Las sorpresas son continuas desde el mismo comienzo del “Introitus”, con intervención de la soprano y de la mezzo solistas. El tono penumbroso y pausado se instalará, con episodios alternativos, partiendo del Mi bemol inicial, en casi todo el desarrollo de la partitura. El tema es entonado también por el órgano. Se suceden los distintos números, siempre dentro del mismo clima pero con enorme variedad de acentos y de intervenciones solistas, casi siempre a cargo de las voces femeninas. Tras el cierre en pianísimo del “Kyrie” sobreviene la “Sequentia”, con el “Dies irae” de apertura, un Allegro en el que intervienen tenor (Igor Peral) y bajo (Alejandro von Büren). Este ha de descender a las profundidades del Mi 1.
Y empezamos a advertir la estratégica utilización de los silencios en un proceso de paulatino dramatismo que nos lleva a evocar luctuosas imágenes de pinturas al óleo, a la manera de las realizadas en su día por un Zurbarán o, en otro orden de cosas, un Caravaggio. Bien modeladas y plasmadas las fugas del “Hossanna”. Un curioso contraste se nos ofreció en el comienzo del “Agnus Dei”, en donde la mezzo y la soprano bosquejaron una frase muy acentuada equivalente a cualquiera de las que Jommelli podría haber esbozado en alguna ópera cómica.
Con alternancias pero siempre guardando la línea estilística, la obra fue conduciendo a las siete partes del “Responsorium”. En el “Dum veneris” final, nº31, con todas las fuerzas en acción, nos dice Illán, “Jommelli diseña una coda donde va desintegrando los elementos compositivos del movimiento hasta desvanecerse en la nada. Es un modo exquisito del uso de la retórica musical, como alegoría del despojarse del cuerpo, y a la vez un símbolo de ir poco a poco convirtiendo lo sonoro en silencioso. La carne y el cuerpo, como el sonido, se disuelve en el silencio. El silencio de la muerte”.
Bellas palabras que resumen a la postre el sentido humanista de este Requiem, que tuvo, y ya se ha adelantado, una interpretación de alto rango, bien medida y pautada, expresiva y llena de misterio. Entre los solistas destacó la soprano lírica Alexandra Tarniceru, bien perfumada, timbrada, elegante, expresiva y sensible. Una colaboración la suya de alto nivel. La mezzo, muy lírica, de no mucho volumen pero de fraseo exquisito, Andrea Rey, fue excelente acompañante. Los solistas masculinos, integrantes del Coro de la Comunidad -trabajado en esta ocasión por ese gran profesional que es Javier Carmena, presente en diversos frentes- cumplieron con decoro.

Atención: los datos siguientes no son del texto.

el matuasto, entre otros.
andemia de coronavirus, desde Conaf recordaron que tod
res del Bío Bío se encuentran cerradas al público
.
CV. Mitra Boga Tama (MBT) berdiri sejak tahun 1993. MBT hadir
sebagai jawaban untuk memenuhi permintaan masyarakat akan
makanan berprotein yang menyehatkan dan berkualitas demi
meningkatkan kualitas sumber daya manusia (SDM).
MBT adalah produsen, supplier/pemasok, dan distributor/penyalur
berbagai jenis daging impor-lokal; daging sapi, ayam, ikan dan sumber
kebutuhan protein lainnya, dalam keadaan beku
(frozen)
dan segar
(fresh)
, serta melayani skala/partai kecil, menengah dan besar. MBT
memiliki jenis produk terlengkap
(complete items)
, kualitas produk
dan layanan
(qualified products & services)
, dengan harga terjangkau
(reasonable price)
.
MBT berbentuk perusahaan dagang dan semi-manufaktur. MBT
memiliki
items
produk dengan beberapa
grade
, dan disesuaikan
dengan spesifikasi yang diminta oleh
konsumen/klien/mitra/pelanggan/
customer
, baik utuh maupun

Antes del Requiem se nos ofreció una obra de Arvo Pärt compuesta por encargo en 2004 en memoria de las víctimas del atentado del 11 M. El compositor estonio partió de la antífona “Da pacem Domine” (que significa “Danos la paz, Señor”), como parte de un concierto por la paz. La obra está construida utilizando la melodía original, nos dice Illán, “añadiendo tres voces polifónicas mediante su característica técnica ‘tintinnabuli’, que consiste en acompañar una melodía principal con una voz ‘tintinnabular’ que únicamente emplea notas pertenecientes a un acorde de tríada, siguiendo algún tipo de regla con respecto a la voz principal. Esta técnica, que emplea férreas reglas consigue una sonoridad mágica y atemporal”.
La basílica estaba hasta arriba de un público interesado, muchos no pudieron entrar.